Why are indices slower to create the more indices you have?

I was indexing a list of a few hundred product builds that have about a gig of data each. I'm using one machine for this. I don't mind searches being a bit slow (e.g up to 30 seconds) and I don't mind indexing to take about 10 minutes for each build. But I had a few builds that took around 3 hours near the end of the indexing process. So I googled and found this github issue

And it's stated there that indexing does in fact become slower the more indices you have which I found peculiar. Do you guys have more information on why this is?

As was mentioned in the GH issue, can you provide more information about your cluster infrastructure?
How many indices have you created, how large are they?

It's one machine, 627 indices and each one is 2,000-10,000 docs and the size of an index folder on the disk is 200-400MB.

For more stats see the top of my _stats results:
http://pastebin.com/3v6jzpqg

Most of the documents are very similar. If I knew this amount of indices would be a challenge I could have made one index with all the documents. I have a sliding window of builds I'm tracking so I wanted to make it easy to garbage collect a build by just removing its index.

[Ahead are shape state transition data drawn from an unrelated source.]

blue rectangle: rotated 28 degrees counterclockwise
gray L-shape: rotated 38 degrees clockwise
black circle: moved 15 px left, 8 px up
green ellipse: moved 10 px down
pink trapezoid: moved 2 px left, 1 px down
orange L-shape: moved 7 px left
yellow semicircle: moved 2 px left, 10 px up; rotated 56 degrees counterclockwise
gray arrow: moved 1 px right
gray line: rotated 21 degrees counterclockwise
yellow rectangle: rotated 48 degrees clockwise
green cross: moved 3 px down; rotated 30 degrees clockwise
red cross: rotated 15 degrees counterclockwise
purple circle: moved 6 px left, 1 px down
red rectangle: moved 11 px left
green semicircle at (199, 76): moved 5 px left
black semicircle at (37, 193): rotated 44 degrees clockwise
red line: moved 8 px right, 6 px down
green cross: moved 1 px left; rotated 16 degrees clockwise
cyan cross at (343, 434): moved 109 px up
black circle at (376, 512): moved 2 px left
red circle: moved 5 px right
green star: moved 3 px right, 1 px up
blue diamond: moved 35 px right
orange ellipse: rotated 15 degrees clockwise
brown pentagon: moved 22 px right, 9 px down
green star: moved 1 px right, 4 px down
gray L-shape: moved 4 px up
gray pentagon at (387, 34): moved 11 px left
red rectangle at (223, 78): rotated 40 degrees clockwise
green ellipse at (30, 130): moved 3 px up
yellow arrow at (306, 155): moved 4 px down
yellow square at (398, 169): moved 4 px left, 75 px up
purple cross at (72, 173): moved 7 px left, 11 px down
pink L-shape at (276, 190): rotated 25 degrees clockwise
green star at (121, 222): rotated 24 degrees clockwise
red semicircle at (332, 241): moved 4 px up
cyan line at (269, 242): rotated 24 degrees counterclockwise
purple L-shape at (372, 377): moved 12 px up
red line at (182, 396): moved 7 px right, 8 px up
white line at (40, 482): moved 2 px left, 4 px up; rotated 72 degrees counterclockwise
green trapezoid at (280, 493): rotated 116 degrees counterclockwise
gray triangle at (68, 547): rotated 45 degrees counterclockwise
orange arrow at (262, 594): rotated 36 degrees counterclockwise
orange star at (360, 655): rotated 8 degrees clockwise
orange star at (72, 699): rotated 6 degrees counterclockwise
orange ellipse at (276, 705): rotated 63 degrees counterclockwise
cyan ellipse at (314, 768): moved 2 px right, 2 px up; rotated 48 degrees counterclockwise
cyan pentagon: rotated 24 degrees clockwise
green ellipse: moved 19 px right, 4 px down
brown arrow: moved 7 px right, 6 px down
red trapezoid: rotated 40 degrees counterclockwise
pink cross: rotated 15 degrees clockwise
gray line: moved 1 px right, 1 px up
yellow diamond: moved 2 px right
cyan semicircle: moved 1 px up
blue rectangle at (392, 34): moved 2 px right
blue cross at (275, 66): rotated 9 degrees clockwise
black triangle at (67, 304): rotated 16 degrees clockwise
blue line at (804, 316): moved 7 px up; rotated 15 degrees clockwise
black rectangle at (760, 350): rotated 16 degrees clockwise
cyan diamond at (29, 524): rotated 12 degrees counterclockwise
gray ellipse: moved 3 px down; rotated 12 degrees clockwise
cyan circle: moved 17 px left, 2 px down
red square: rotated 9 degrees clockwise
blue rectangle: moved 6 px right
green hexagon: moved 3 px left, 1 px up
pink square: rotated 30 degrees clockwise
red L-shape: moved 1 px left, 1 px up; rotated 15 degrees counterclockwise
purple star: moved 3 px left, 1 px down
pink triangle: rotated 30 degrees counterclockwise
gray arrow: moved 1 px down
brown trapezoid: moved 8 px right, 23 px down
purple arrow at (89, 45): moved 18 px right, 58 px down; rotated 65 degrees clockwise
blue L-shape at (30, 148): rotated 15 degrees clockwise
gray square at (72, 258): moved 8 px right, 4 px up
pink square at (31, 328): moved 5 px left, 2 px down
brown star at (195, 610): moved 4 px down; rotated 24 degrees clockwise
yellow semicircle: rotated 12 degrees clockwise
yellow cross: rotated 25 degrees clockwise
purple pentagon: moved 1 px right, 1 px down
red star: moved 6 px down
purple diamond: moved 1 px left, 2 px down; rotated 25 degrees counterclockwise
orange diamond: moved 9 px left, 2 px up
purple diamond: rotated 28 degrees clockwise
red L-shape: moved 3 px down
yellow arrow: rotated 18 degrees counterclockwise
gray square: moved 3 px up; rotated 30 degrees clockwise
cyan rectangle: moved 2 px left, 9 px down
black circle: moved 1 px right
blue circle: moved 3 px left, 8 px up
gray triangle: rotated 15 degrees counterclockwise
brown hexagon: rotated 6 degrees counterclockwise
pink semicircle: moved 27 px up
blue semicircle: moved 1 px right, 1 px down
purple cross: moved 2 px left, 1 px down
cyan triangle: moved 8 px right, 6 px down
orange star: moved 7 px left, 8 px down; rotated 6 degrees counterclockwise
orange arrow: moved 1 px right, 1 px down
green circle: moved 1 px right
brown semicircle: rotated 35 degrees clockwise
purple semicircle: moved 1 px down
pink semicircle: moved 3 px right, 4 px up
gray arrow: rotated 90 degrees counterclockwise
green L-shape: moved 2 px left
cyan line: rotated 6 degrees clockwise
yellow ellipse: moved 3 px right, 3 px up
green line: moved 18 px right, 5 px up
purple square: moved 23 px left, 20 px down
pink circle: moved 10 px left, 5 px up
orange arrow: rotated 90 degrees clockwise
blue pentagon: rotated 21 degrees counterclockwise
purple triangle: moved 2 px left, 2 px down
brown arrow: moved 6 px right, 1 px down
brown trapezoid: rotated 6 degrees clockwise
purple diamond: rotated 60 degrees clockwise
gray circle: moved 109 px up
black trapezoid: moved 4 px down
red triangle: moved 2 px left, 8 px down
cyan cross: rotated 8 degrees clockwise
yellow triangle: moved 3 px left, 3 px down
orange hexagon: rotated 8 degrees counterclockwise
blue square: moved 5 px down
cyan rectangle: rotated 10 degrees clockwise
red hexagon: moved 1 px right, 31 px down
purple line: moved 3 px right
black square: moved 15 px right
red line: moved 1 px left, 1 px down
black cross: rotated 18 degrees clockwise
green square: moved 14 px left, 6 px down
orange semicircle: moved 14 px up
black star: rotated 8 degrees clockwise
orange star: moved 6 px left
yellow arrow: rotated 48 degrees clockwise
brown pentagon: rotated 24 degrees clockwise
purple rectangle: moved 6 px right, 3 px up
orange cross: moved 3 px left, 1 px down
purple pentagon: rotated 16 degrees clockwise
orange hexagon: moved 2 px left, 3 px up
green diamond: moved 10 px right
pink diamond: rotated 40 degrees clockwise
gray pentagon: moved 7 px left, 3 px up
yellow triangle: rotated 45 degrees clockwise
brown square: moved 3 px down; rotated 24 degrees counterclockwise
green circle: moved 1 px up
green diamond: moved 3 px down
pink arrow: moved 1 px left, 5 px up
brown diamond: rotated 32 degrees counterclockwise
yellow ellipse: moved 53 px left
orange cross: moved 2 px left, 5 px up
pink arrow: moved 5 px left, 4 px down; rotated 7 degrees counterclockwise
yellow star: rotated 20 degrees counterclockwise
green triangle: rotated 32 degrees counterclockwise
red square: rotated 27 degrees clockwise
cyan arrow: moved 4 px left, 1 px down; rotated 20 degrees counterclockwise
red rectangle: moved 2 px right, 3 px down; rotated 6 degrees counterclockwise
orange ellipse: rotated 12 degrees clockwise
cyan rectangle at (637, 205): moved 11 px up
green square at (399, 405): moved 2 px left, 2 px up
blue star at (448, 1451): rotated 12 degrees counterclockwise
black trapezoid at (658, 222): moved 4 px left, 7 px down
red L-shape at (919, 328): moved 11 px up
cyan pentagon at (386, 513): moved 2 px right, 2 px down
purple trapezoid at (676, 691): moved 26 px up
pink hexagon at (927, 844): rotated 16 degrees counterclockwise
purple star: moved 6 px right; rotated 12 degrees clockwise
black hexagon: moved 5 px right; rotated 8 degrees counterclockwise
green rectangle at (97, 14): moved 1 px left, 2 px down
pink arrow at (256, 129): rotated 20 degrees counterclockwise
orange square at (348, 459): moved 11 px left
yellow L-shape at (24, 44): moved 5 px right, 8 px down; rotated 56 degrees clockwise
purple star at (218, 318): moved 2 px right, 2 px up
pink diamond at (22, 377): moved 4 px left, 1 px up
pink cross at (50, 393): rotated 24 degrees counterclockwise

I'm also worried about how slow pagination is. Sometimes I don't want to "scan" or "scroll" but I just want result numbers 15-30. A search that takes 150ms for results 0-15 can take me 30 seconds for results 15-30 (out of 46 total results). But perhaps that's a separate topic.

Let me know if more information is needed. Thank you for your help!

More than 3000 shards on a single machine?
That's really too much.
You have a small number of docs, so 1st set 1 shard per index.

You did not tell how much memory you have.

It would be also great if you can get the output of GET /_nodes/hot_threads?threads=1000 on the master while you see slow index creation. It will help see what it waits on. It will also be good if you can set your logs on DEBUG level and share them.

hot_threads.txt at http://pastebin.com/KVF150Kk

The machine has 8GB of ram and I set the "maximum memory pool" to 2048MB.

By setting my logs to debug do you mean "index.indexing.slowlog.threshold.index.debug"?

Thanks. I can't see anything out of order (except for the node being busy doing shard stats, which is explainable by the number of shards).

I meant change all the logs to DEBUG level:

curl -XPUT localhost:9200/_cluster/settings -d '{
   "persistent" : {
       "logger._root" : "DEBUG"
   }
}'

Also can you describe in more detail what is slow exactly? Is it the time for an index creation API call to come back? Is it the time for the index to become yellow? Is it indexing slowness?